We had returned from Boston the day before, and the news was good. Iris was healthy and there was no sign of cancer. A jubilant Myles had said, as though it were the inevitable and incontrovertible conclusion to be drawn from the situation, that we would have a party.
Upstairs, Myles put in phone calls from coast to coast to each person he could think of. He even called Saint John to invite Bayo, who was glad to talk but couldn’t leave Canada until he received landed immigrant status. In the meantime, he’d gotten his work permit and was putting in punishing hours at a bottle factory and had found a cheap place to live nearby.

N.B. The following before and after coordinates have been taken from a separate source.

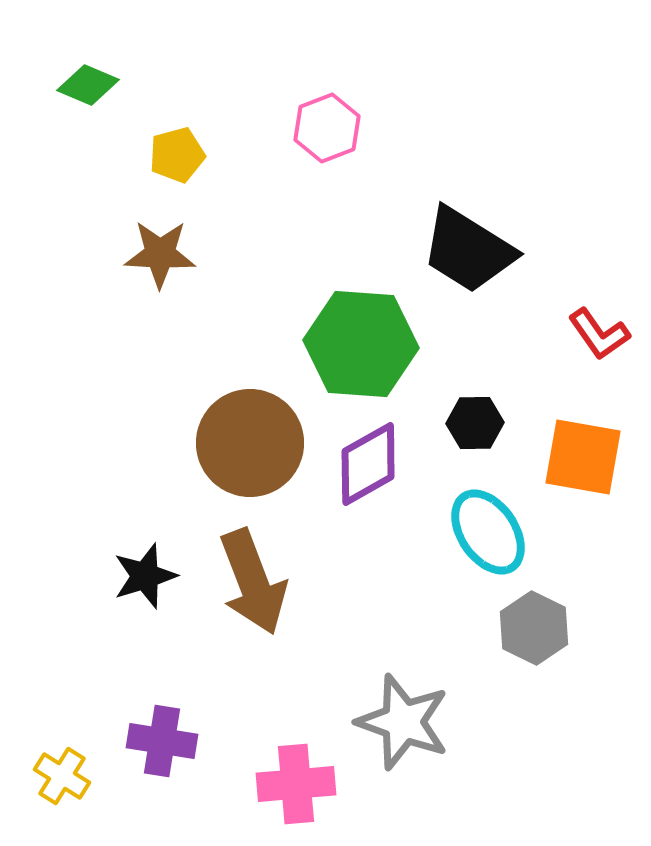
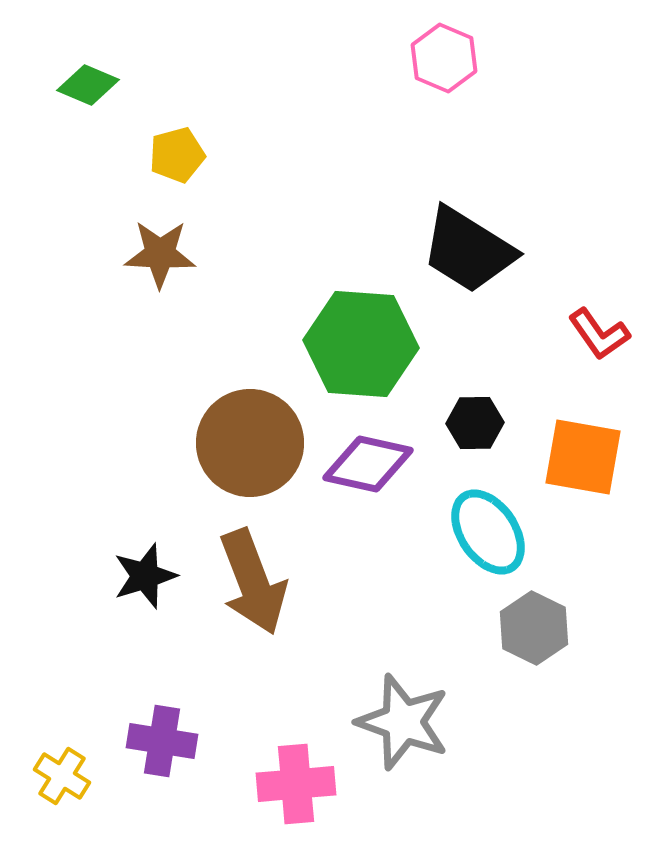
pink hexagon: moved 117 px right, 70 px up; rotated 16 degrees counterclockwise
purple diamond: rotated 42 degrees clockwise
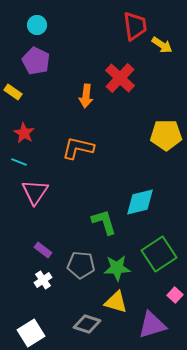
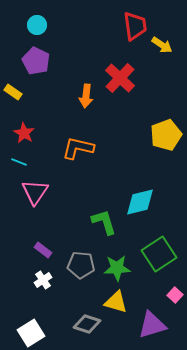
yellow pentagon: rotated 20 degrees counterclockwise
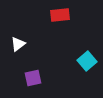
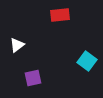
white triangle: moved 1 px left, 1 px down
cyan square: rotated 12 degrees counterclockwise
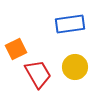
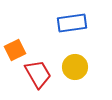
blue rectangle: moved 2 px right, 1 px up
orange square: moved 1 px left, 1 px down
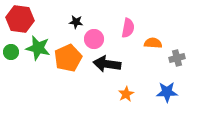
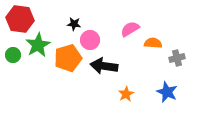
black star: moved 2 px left, 2 px down
pink semicircle: moved 2 px right, 1 px down; rotated 132 degrees counterclockwise
pink circle: moved 4 px left, 1 px down
green star: moved 3 px up; rotated 30 degrees clockwise
green circle: moved 2 px right, 3 px down
orange pentagon: rotated 8 degrees clockwise
black arrow: moved 3 px left, 2 px down
blue star: rotated 25 degrees clockwise
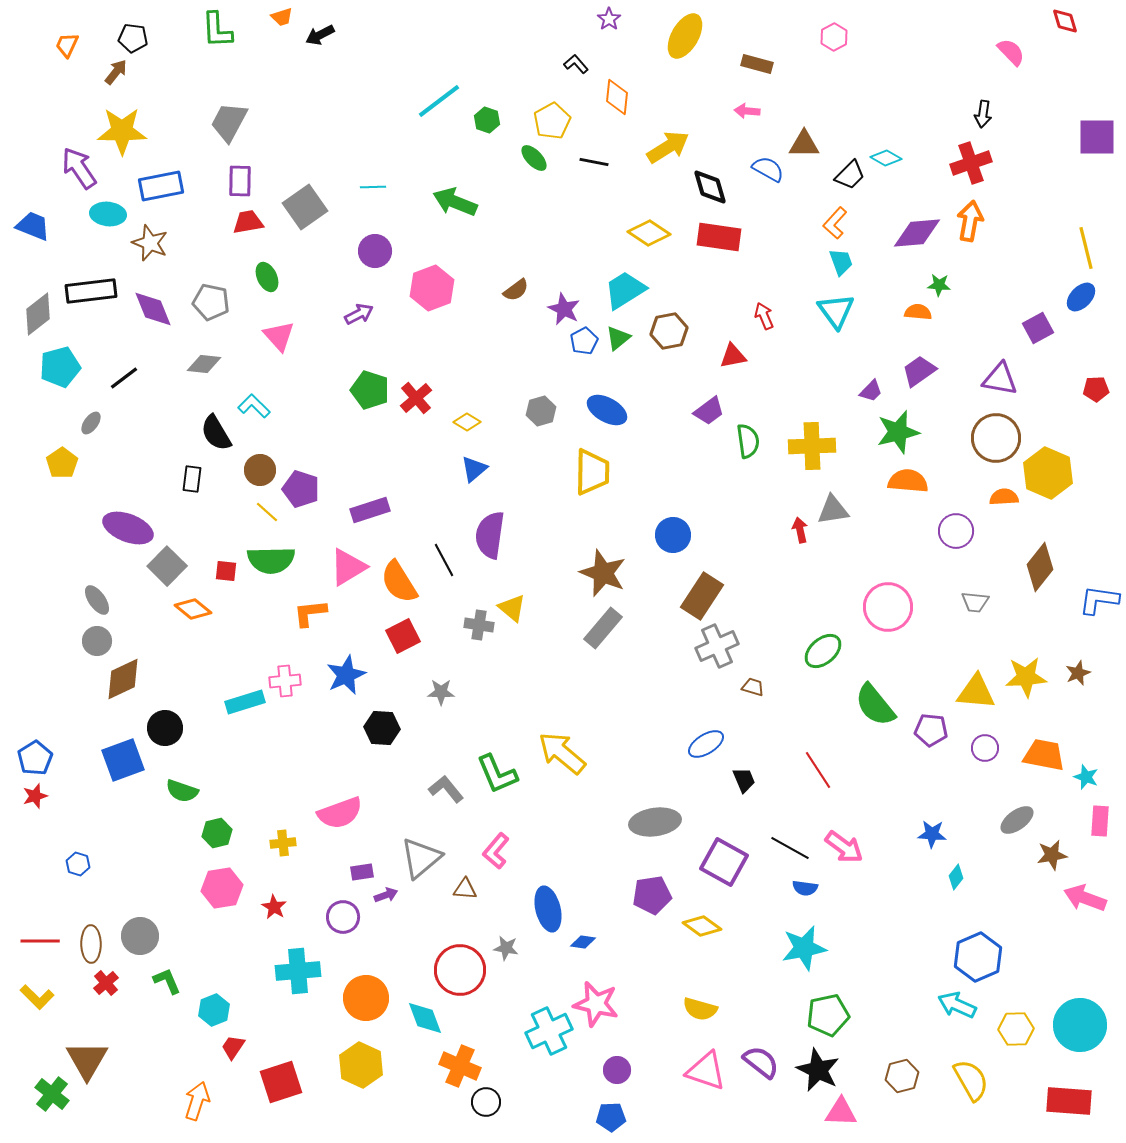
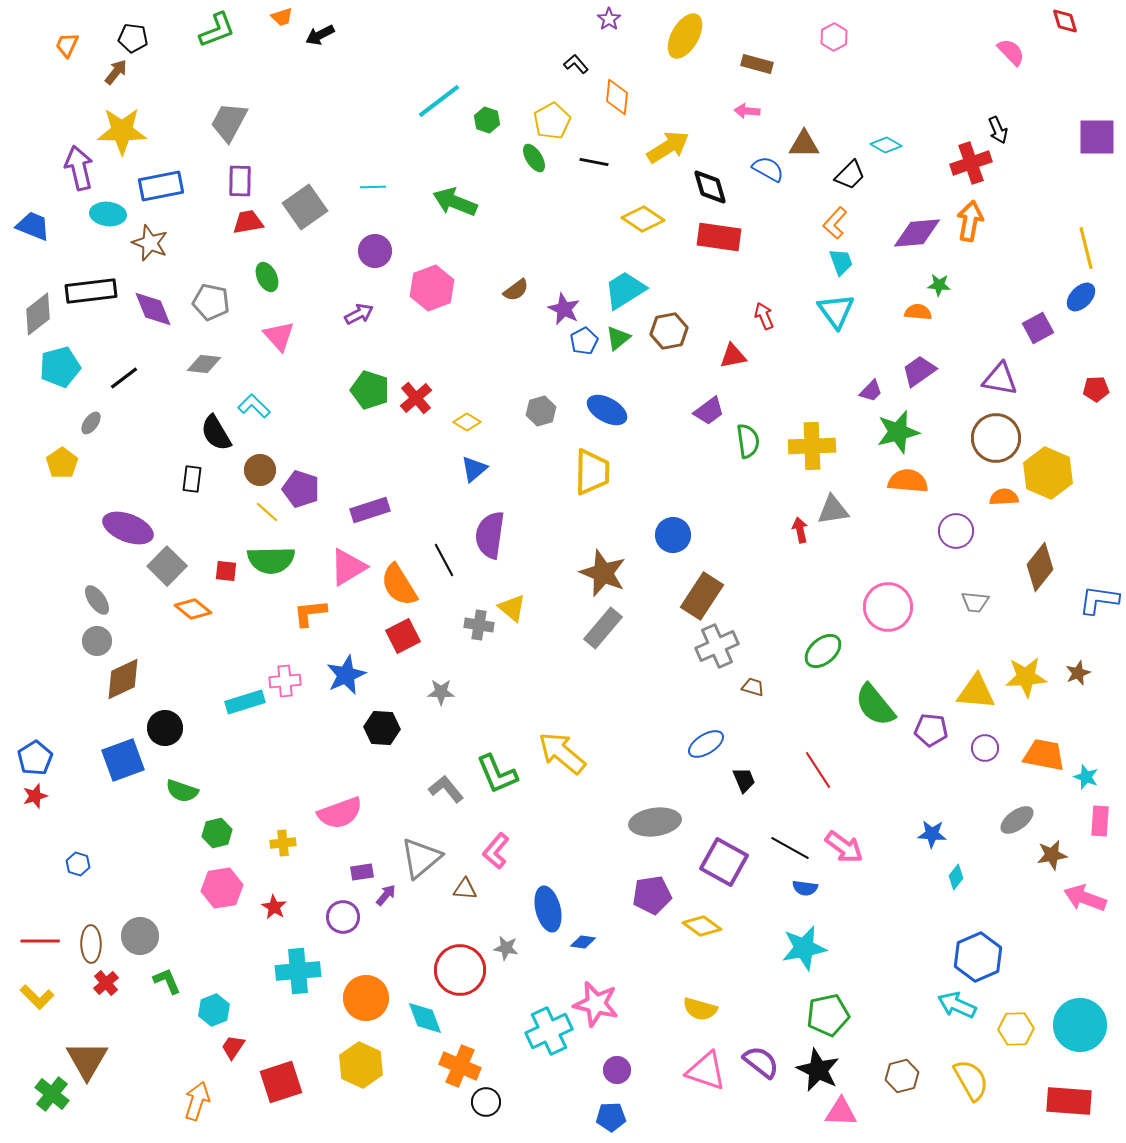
green L-shape at (217, 30): rotated 108 degrees counterclockwise
black arrow at (983, 114): moved 15 px right, 16 px down; rotated 32 degrees counterclockwise
green ellipse at (534, 158): rotated 12 degrees clockwise
cyan diamond at (886, 158): moved 13 px up
purple arrow at (79, 168): rotated 21 degrees clockwise
yellow diamond at (649, 233): moved 6 px left, 14 px up
orange semicircle at (399, 582): moved 3 px down
purple arrow at (386, 895): rotated 30 degrees counterclockwise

Downstairs, Iris moved about methodically sweeping and scrubbing and tidying, and whenever Myles took a break from the phone, she put in yet another call to yet another government department to discuss how she could possibly pay her mountainous medical bills. She would be redirected elsewhere and given a new phone number to call, but before doing so she would return to cleaning for a while, pausing only to yell up through the floorboards to Myles that he must pull himself away from his piles of books and half-written essays, to which he roared back that she must calm down as there was no need to lose her cool over a party, but her words dug him out of his trench and he began frantically bottling beer while pondering aloud how they were to make enough Irish coffee and in what cups they would serve them, and Iris said with irritation that she had secured a coffee machine from the historical society/volunteer fire department/garden club and Charlotte and Jane were bringing paper coffee cups and this was just typical of him, always so last-minute, and if it weren’t for her losing her cool then the party would be a disaster because he certainly couldn’t be relied upon—Was he listening to her? No, he was tuning her out. To which he replied that he’d been tuning her out for ten years, why stop now?